In a series of tweets, Mr Trump said “universal mail-in voting” would make November’s vote the “most inaccurate and fraudulent election in history” and a “great embarrassment to the USA”.
Not only have election experts debunked theories of widespread fraud with the use of mail ballots, Donald Trump does not have the authority to change the date of the election under the US constitution.
While individual states control their own primaries, the date of the general election has been a matter of federal law since 1845, and it would require an act of Congress to delay past the first Tuesday of November. The Constitution also mandates that the president’s term ends on Jan. 20 and the swearing in of the new president and vice president on that same date.

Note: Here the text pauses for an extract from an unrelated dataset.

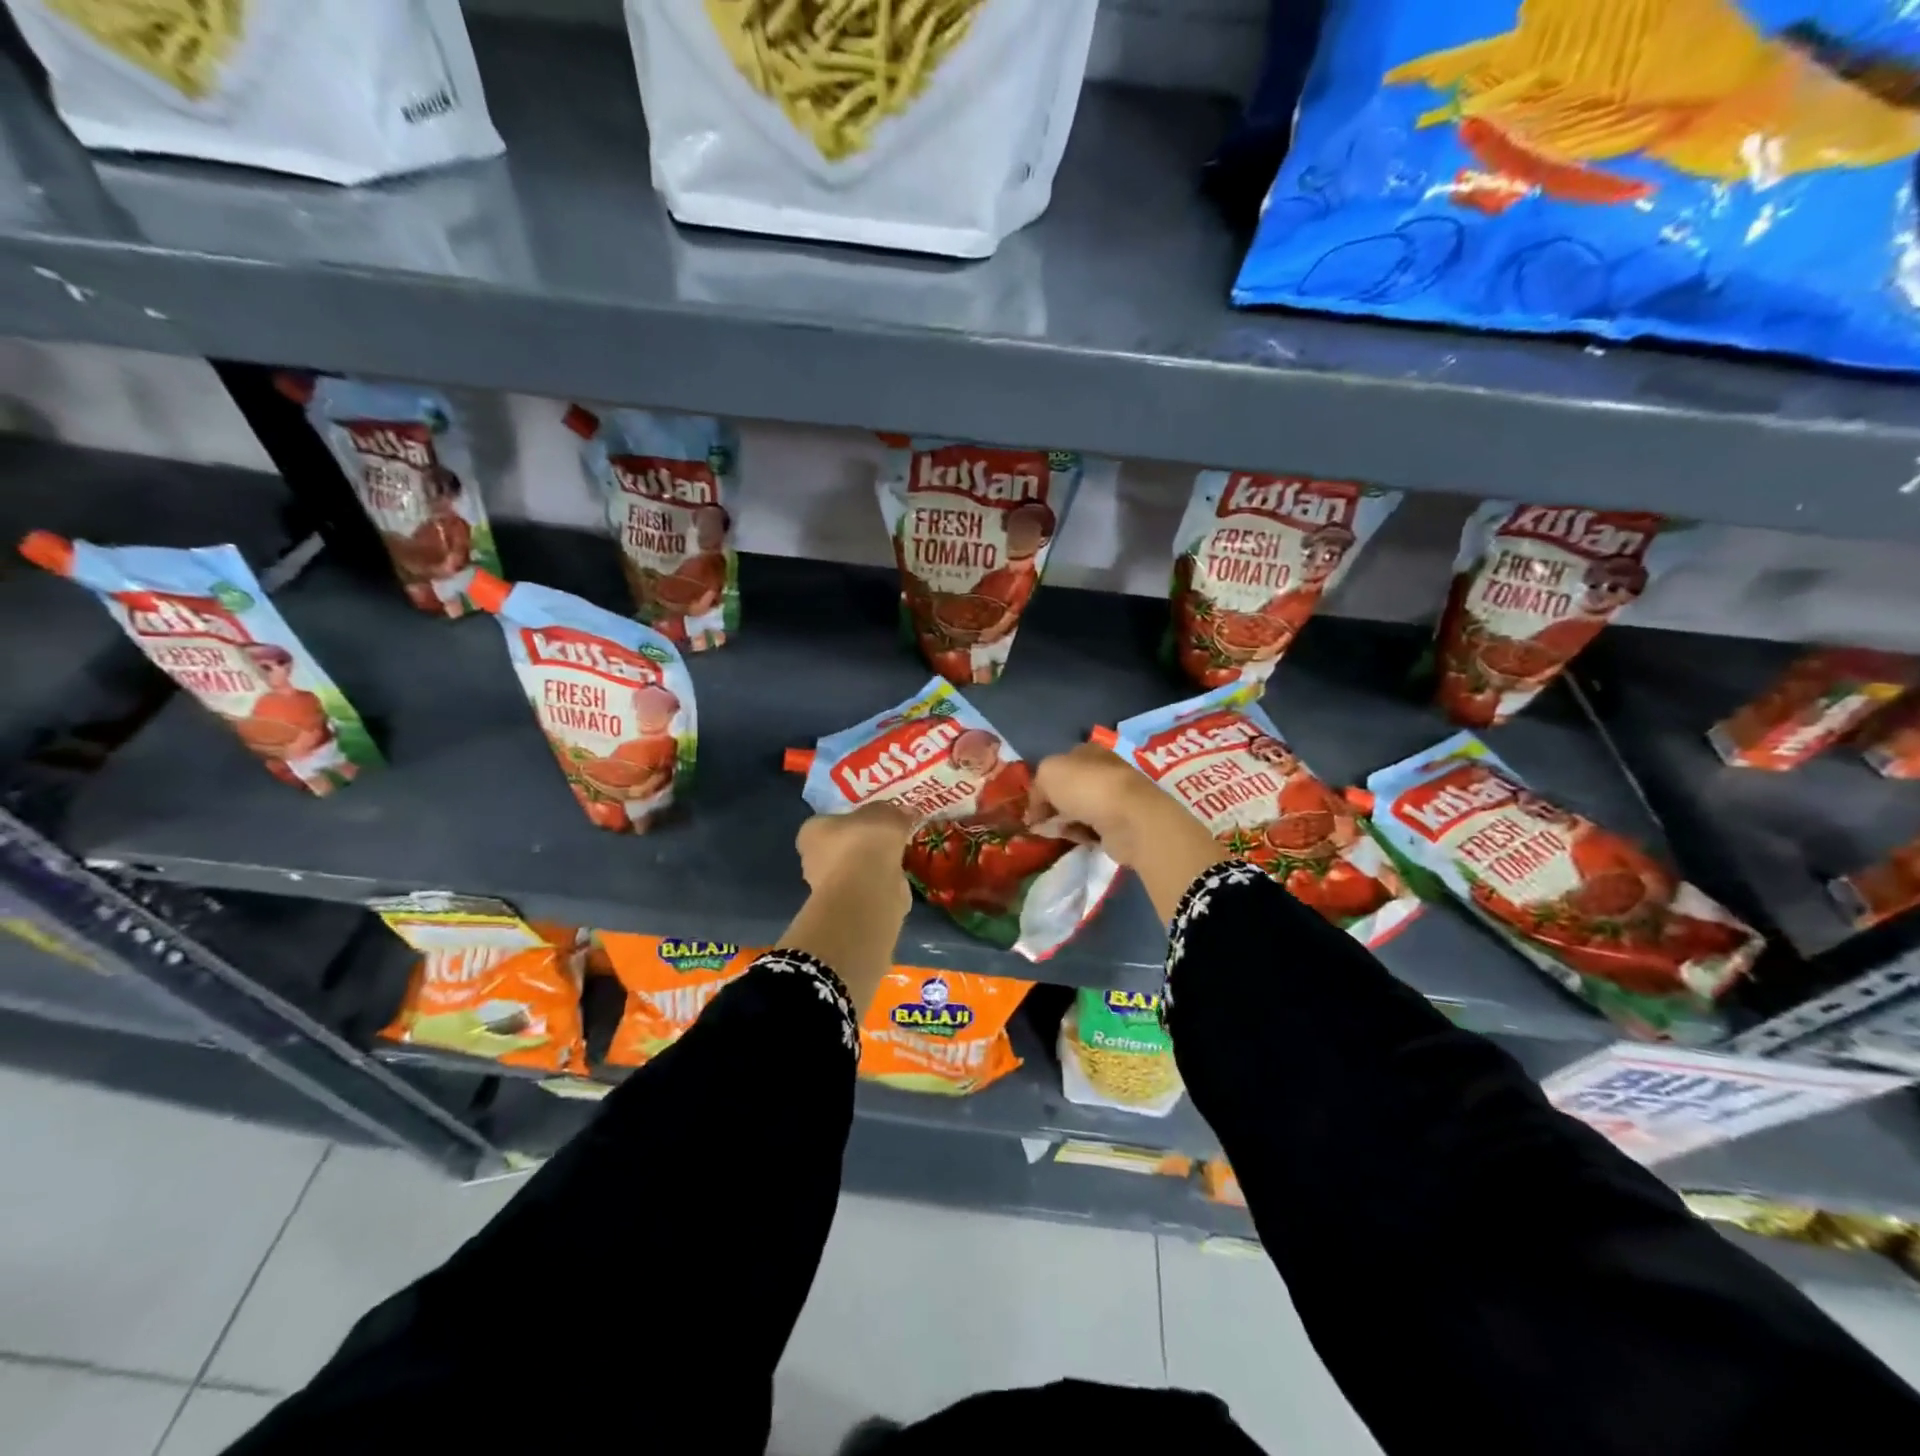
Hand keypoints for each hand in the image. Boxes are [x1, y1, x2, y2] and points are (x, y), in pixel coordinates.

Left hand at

House Speaker Nancy Pelosi citied those rules in a tweet of her own responding to the president.
Article II, Section 1 of the Constitution states:
“The Congress may determine the Time of choosing the Electors, and the Day on which they shall give their Votes; which Day shall be the same throughout the United States.” https://t.co/NIaa7mQVnn
— Nancy Pelosi (@SpeakerPelosi) July 30, 2020
Meanwhile, former Vice President Joe Biden has opened up a 15-point lead over President Donald Trump, according to a new Quinnipiac University national poll that also spells out bad news for the President on the economy, his most important selling point for reelection.
A majority of registered voters (52%) report they’ll support Biden in the general election, with 37% going for Trump, a wider margin than in Quinnipiac’s June poll, when 49% backed Biden and 41% supported Trump.